Ce qui marque avant tout dans "L’Affaire Nevenka", c’est la capacité de sa mise en scène, comme celle de ses deux remarquables interprètes principaux, à faire basculer des moments en apparence anodins, dans un lieu de travail et dans les quelques « à côtés » au départ légitimes (un verre ou un repas, une célébration programmée, un déplacement...), et à faire surgir l’inquiétude ou l’effroi là où la confiance et l’esprit d’équipe devraient en théorie régner. Il suffit à Urko Olazabal d’un changement dans son expression du visage, d’une modification de son regard, pour passer de l’homme politique bon vivant et ouvert, parfois presque enfantin, au prédateur insistant et progressivement autoritaire. C’est ainsi que Icíar Bollaín décortique brillamment les moteurs du harcèlement sexuel. Il y a d’abord la positon d’autorité, qui se niche dans plein de détails, même dans les dialogues (« avant d’être politique je suis entrepreneur », « Ismael, tout le monde le connaît »...), la victime comme le bourreaux étant contraints de compter leur alliés et leurs ennemis dans leur entourage de travail. Il y a ensuite une logique perverse de séduction devenant possession : au charme et à la poésie, succèdent le sexe empressé, la rancœur et les pressions, puis le mépris et le chantage, à la fois affectif et professionnel. Il y a aussi ce terrible regard des autres, jusqu’aux parents, qui se refusent à croire l'innommable, et préféreraient, comme beaucoup, éviter tout scandale, sachant ce qu'ils ont à perdre face à un homme « puissant ».

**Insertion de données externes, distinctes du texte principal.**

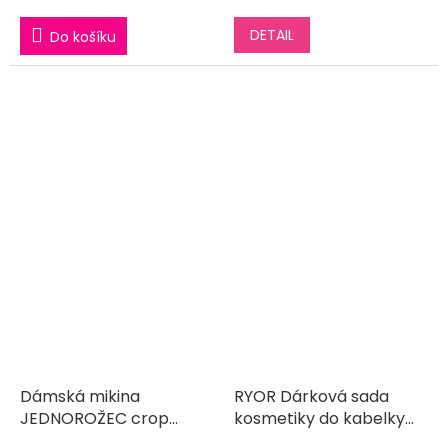
DETAIL
Do košíku
Dámská mikina
RYOR Dárková sada
JEDNOROŽEC crop
kosmetiky do kabelky
růžová
BOŽSKÁ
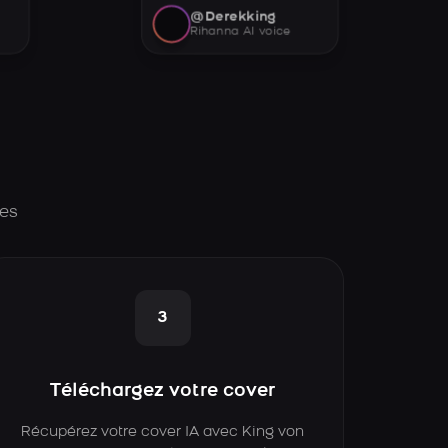
@Derekking
Rihanna AI voice
pes
3
Téléchargez votre cover
Récupérez votre cover IA avec King von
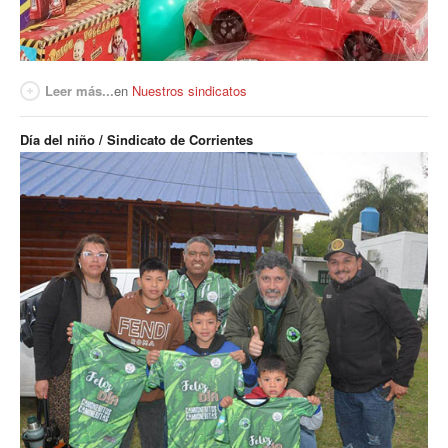
Leer más...
en
Nuestros sindicatos
Día del niño / Sindicato de Corrientes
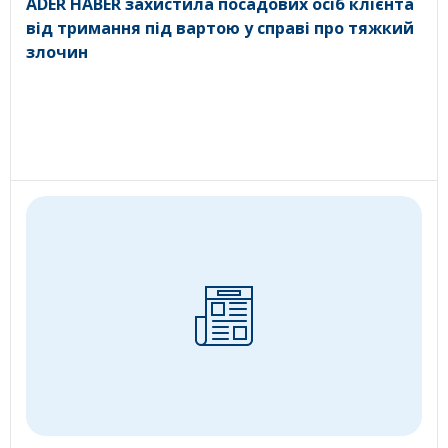
ADER HABER захистила посадових осіб клієнта
від тримання під вартою у справі про тяжкий
злочин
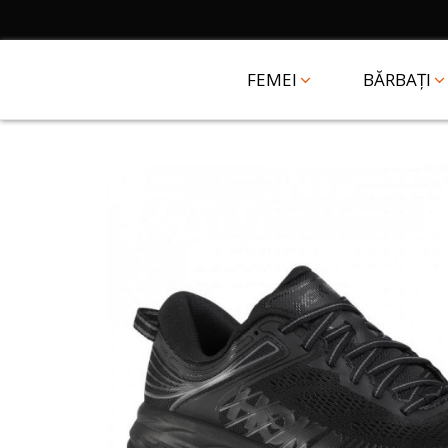
FEMEI
BĂRBAȚI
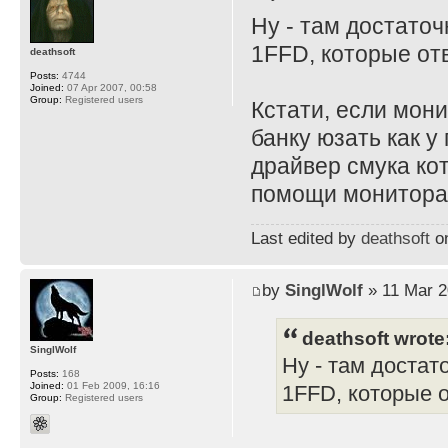
Ну - там достато
1FFD, которые отв
deathsoft
Posts:
4744
Joined:
07 Apr 2007, 00:58
Group:
Registered users
Кстати, если мони
банку юзать как у
драйвер смука ко
помощи монитора и
Last edited by
deathsoft
on
by
SinglWolf
» 11 Mar 2
deathsoft wrote
SinglWolf
Ну - там достат
Posts:
168
Joined:
01 Feb 2009, 16:16
1FFD, которые о
Group:
Registered users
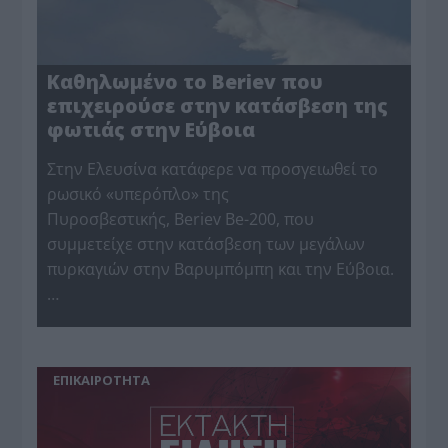
Καθηλωμένο το Beriev που
επιχειρούσε στην κατάσβεση της
φωτιάς στην Εύβοια
Στην Ελευσίνα κατάφερε να προσγειωθεί το
ρωσικό «υπερόπλο» της
Πυροσβεστικής, Beriev Be-200, που
συμμετείχε στην κατάσβεση των μεγάλων
πυρκαγιών στην Βαρυμπόμπη και την Εύβοια.
…
ΕΠΙΚΑΙΡΟΤΗΤΑ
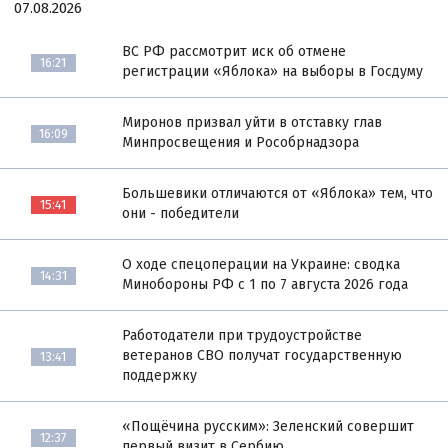
07.08.2026
ВС РФ рассмотрит иск об отмене
16:21
регистрации «Яблока» на выборы в Госдуму
Миронов призвал уйти в отставку глав
16:09
Минпросвещения и Рособрнадзора
Большевики отличаются от «Яблока» тем, что
15:41
они - победители
О ходе спецоперации на Украине: сводка
14:31
Минобороны РФ с 1 по 7 августа 2026 года
Работодатели при трудоустройстве
ветеранов СВО получат государственную
13:41
поддержку
«Пощёчина русским»: Зеленский совершит
12:37
первый визит в Сербию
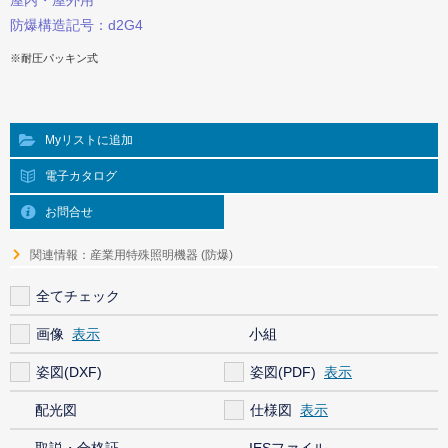
屋内・屋外用
防爆構造記号：d2G4
※耐圧パッキン式
Myリストに追加
電子カタログ
お問合せ
関連情報：産業用特殊照明機器 (防爆)
全てチェック
画像
小組
姿図(DXF)
姿図(PDF)
配光図
仕様図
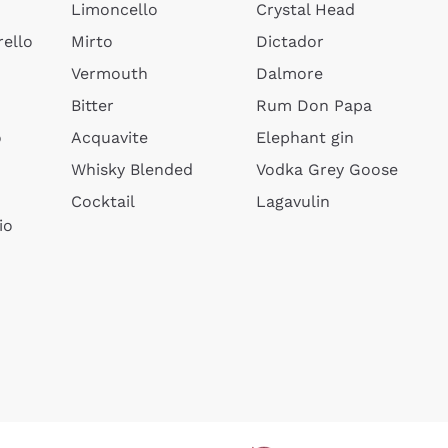
Limoncello
Crystal Head
ello
Mirto
Dictador
Vermouth
Dalmore
Bitter
Rum Don Papa
o
Acquavite
Elephant gin
Whisky Blended
Vodka Grey Goose
Cocktail
Lagavulin
io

Glaçant, le film décrit ainsi le piège dans lequel se retrouve Nevenka, ne pouvant quitter ses fonctions sans devoir implicitement admettre qu’elle est incompétente. Atout majeur du métrage, Mireia Oriol (découverte dans "El Pacto" et vue depuis dans le charmant "El Arte de Volver") incarne Nevenka dans ce mélange d'ingénuité apparente et de volonté tenace, et dans cette confiance qu’elle accorde à celui qui lui a donné sa chance, comme dans cette blessure intérieure doublée d’une peur viscérale, qui finit par tout dominer. Icíar Bollaín suit sa descente aux enfers, injectant quelques rares respirations par les paroles réconfortantes lors des préparatifs du procès, et entretenant un malaise grandissant à l’image de celui de sa protagoniste. Ainsi la scène de célébration de la victoire du PP (Parti Populaire) aux élections nationales est filmée comme une scène de traque au travers de salons bondés, quant à celle du mariage à Logroño, elle devient grâce à un travail sur le son et le flou de l’arrière plan, une leçon de perception de la tétanie. Usant aussi de symboles puissants, tel le banquet des fêtes de la ville, où une sorte de Roi attend à table sa conquête, ou la manière dont le procureur la bouscule lors du procès - le juge devant rappeler que ce n’est pas la victime qui est l’accusé -, Icíar Bollaín réussit ici un film définitivement important sur le harcèlement et les violences morales et sexuelles, qui pointe intelligemment du doigt la cruelle relativité de la solidarité féminine, et met en évidence les conséquences physiques, psychologiques, comme parfois sociales, qu’il faut souvent une force incroyable pour affronter, à l’image de cette inoubliable Nevenka.